The title company used a sate of Wisconsin Medicaid Eligibility Handbook chart to determine what percentage of the proceeds my father would receive--and at 92, his percentage is .2577 of the proceeds.
Expert:  Roger replied 6 years ago.

Ok. Apparently, they're giving him a value for his life estate. This is unusual, but I understand what they're doing.


In this case, the best thing your dad can do is issue you another quitclaim deed for his life estate interest in the property. If he transfers this interest to you, then you'll own the property without this encumbrance (life estate) and you would be entitled to collect all of the money and not pay your dad anything.


If you can't or don't do this, your dad will have to report the income and it would interrupt his Medicaid benefits; also Medicaid undoubtedly has a lien against him and would likely make a claim for this entire amount and use it to repay expenses for his care.

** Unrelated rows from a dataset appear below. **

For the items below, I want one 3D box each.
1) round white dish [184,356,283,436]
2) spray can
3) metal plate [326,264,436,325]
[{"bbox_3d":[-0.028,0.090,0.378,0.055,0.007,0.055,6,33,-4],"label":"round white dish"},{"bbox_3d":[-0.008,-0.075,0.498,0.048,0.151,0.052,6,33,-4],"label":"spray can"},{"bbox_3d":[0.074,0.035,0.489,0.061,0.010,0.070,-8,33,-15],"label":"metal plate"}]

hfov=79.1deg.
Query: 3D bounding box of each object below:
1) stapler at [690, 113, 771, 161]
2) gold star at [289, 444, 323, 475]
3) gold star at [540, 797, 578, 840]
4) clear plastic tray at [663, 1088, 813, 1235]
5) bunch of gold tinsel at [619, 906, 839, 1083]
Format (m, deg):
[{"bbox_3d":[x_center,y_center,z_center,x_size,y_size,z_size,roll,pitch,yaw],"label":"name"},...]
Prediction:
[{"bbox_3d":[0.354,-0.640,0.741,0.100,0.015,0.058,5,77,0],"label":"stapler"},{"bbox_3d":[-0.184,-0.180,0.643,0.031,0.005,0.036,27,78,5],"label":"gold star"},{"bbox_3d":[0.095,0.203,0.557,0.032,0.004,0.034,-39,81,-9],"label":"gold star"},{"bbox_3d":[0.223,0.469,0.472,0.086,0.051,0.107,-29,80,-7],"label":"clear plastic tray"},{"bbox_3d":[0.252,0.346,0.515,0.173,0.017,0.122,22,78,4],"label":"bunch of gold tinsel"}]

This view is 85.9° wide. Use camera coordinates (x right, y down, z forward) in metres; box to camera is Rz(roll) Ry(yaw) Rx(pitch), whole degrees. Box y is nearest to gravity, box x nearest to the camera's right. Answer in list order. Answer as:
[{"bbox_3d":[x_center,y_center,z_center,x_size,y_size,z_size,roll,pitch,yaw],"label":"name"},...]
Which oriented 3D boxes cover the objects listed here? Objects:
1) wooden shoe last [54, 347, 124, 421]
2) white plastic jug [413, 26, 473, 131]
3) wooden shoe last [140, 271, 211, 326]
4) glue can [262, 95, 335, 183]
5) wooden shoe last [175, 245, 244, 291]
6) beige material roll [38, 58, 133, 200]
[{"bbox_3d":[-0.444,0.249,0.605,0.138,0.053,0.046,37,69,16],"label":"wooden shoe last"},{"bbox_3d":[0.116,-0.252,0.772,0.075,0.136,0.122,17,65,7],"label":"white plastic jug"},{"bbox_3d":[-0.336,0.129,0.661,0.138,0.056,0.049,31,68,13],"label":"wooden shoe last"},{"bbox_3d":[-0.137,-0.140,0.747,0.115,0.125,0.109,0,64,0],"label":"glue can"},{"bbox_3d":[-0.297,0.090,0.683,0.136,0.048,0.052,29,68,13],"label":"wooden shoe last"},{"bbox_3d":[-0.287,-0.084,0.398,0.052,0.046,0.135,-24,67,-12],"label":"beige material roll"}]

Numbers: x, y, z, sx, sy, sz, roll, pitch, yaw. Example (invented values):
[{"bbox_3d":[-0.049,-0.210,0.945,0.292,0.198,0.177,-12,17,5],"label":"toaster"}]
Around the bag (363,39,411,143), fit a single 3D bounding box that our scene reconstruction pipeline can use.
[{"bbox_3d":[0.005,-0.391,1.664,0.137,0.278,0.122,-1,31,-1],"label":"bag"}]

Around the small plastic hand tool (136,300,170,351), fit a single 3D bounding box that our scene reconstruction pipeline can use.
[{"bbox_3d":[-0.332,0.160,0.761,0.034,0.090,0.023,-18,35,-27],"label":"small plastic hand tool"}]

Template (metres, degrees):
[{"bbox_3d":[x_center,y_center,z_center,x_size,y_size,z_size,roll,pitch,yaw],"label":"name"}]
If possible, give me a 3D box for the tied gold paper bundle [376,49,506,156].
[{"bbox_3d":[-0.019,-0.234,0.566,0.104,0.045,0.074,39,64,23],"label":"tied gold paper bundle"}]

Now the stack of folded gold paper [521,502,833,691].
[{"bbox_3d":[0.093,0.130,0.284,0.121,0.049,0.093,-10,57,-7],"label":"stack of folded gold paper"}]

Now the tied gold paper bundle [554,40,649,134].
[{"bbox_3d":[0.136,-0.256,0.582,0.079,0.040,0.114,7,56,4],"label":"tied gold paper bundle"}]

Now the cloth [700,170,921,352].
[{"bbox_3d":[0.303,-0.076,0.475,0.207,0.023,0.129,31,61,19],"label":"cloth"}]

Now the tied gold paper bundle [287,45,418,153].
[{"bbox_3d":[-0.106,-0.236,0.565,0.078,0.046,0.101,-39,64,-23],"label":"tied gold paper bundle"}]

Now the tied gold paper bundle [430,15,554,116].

Customer: replied 6 years ago.
My father is now incapcitated. I was granted Power of Attorney for him in 2002. Will it be considered a conflict of interest or a problem if I initiate the Quit Claim (in his name/behalf) to transfer his life estate interest to me? This is complicated!
Expert:  Roger replied 6 years ago.
If you and your brother are the only heirs of your father, and both of
you agree to this, there should be no conflict because the two of you would be the only ones who could complain.

The only other issue is that there's a 5 year lookback for Medicaid, and any transfer is going to be subject to scrutiny by Medicaid. This means that Medicaid could make a claim for this money, but because life estates have practically no value, this usually doesn't happen.